Work task
Within the material below, transcribe exactly the lines from the one holding "1. Delete all" through the one holding "##### 字典可用于实现稀疏矩阵", keeping both ends and skipping the rest.

Data in this exercise
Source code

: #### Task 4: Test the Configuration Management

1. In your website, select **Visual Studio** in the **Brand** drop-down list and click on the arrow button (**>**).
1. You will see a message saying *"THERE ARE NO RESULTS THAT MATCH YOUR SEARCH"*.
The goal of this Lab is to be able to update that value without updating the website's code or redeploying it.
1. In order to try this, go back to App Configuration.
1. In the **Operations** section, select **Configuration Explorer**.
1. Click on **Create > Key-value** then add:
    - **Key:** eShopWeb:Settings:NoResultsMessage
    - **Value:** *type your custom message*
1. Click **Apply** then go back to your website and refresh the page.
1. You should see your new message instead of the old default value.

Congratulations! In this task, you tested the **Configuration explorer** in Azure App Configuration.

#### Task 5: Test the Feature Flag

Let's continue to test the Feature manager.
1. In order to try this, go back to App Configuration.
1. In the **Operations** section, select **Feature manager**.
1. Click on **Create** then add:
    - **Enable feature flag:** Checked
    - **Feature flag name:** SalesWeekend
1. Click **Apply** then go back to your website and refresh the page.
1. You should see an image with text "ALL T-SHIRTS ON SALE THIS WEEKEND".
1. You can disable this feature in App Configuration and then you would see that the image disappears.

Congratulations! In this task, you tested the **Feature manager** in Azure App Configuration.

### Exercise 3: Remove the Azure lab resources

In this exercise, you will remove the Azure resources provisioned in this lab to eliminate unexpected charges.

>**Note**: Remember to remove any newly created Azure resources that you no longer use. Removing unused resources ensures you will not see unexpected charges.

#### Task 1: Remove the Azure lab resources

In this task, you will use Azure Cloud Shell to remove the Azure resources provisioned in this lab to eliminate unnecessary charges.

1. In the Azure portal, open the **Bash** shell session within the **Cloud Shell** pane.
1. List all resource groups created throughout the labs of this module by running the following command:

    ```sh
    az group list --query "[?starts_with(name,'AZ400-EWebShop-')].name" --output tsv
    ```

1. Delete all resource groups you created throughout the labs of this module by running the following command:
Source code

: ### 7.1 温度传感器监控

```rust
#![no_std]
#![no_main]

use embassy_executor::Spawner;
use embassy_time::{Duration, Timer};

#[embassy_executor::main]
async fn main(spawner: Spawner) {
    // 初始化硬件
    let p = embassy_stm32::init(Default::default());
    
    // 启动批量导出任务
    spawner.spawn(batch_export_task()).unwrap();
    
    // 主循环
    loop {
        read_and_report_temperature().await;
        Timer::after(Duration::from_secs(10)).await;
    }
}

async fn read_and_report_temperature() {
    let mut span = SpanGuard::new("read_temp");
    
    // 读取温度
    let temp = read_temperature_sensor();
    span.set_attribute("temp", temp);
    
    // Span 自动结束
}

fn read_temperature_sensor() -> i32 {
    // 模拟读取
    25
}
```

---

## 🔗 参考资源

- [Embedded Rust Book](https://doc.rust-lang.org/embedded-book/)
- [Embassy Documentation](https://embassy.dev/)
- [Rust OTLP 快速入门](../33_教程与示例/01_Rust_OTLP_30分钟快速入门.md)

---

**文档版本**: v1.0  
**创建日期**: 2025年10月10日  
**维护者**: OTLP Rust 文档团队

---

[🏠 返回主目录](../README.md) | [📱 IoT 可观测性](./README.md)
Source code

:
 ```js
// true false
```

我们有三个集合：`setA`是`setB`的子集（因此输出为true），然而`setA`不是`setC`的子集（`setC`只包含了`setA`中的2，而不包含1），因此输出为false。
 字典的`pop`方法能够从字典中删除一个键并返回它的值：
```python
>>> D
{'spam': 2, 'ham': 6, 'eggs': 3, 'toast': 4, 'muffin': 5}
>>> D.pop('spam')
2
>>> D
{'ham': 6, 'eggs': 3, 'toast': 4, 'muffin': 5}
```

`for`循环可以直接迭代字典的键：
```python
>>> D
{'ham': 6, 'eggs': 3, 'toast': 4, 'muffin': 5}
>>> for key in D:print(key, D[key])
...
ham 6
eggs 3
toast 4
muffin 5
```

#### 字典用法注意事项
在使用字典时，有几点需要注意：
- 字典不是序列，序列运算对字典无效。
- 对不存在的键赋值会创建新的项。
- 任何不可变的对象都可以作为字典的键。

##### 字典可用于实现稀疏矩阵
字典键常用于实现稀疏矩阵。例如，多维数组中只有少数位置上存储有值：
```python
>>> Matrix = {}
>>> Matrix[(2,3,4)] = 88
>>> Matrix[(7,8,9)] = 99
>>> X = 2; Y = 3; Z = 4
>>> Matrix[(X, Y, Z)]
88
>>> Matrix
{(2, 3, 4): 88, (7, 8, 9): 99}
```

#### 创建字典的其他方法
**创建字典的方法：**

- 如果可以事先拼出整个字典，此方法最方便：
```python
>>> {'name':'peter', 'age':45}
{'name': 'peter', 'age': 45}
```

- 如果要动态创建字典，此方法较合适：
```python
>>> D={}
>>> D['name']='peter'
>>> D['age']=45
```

Reply
1. Delete all resource groups you created throughout the labs of this module by running the following command:
Source code

: ### 7.1 温度传感器监控

```rust
#![no_std]
#![no_main]

use embassy_executor::Spawner;
use embassy_time::{Duration, Timer};

#[embassy_executor::main]
async fn main(spawner: Spawner) {
    // 初始化硬件
    let p = embassy_stm32::init(Default::default());
    
    // 启动批量导出任务
    spawner.spawn(batch_export_task()).unwrap();
    
    // 主循环
    loop {
        read_and_report_temperature().await;
        Timer::after(Duration::from_secs(10)).await;
    }
}

async fn read_and_report_temperature() {
    let mut span = SpanGuard::new("read_temp");
    
    // 读取温度
    let temp = read_temperature_sensor();
    span.set_attribute("temp", temp);
    
    // Span 自动结束
}

fn read_temperature_sensor() -> i32 {
    // 模拟读取
    25
}
```

---

## 🔗 参考资源

- [Embedded Rust Book](https://doc.rust-lang.org/embedded-book/)
- [Embassy Documentation](https://embassy.dev/)
- [Rust OTLP 快速入门](../33_教程与示例/01_Rust_OTLP_30分钟快速入门.md)

---

**文档版本**: v1.0  
**创建日期**: 2025年10月10日  
**维护者**: OTLP Rust 文档团队

---

[🏠 返回主目录](../README.md) | [📱 IoT 可观测性](./README.md)
Source code

:
 ```js
// true false
```

我们有三个集合：`setA`是`setB`的子集（因此输出为true），然而`setA`不是`setC`的子集（`setC`只包含了`setA`中的2，而不包含1），因此输出为false。
 字典的`pop`方法能够从字典中删除一个键并返回它的值：
```python
>>> D
{'spam': 2, 'ham': 6, 'eggs': 3, 'toast': 4, 'muffin': 5}
>>> D.pop('spam')
2
>>> D
{'ham': 6, 'eggs': 3, 'toast': 4, 'muffin': 5}
```

`for`循环可以直接迭代字典的键：
```python
>>> D
{'ham': 6, 'eggs': 3, 'toast': 4, 'muffin': 5}
>>> for key in D:print(key, D[key])
...
ham 6
eggs 3
toast 4
muffin 5
```

#### 字典用法注意事项
在使用字典时，有几点需要注意：
- 字典不是序列，序列运算对字典无效。
- 对不存在的键赋值会创建新的项。
- 任何不可变的对象都可以作为字典的键。

##### 字典可用于实现稀疏矩阵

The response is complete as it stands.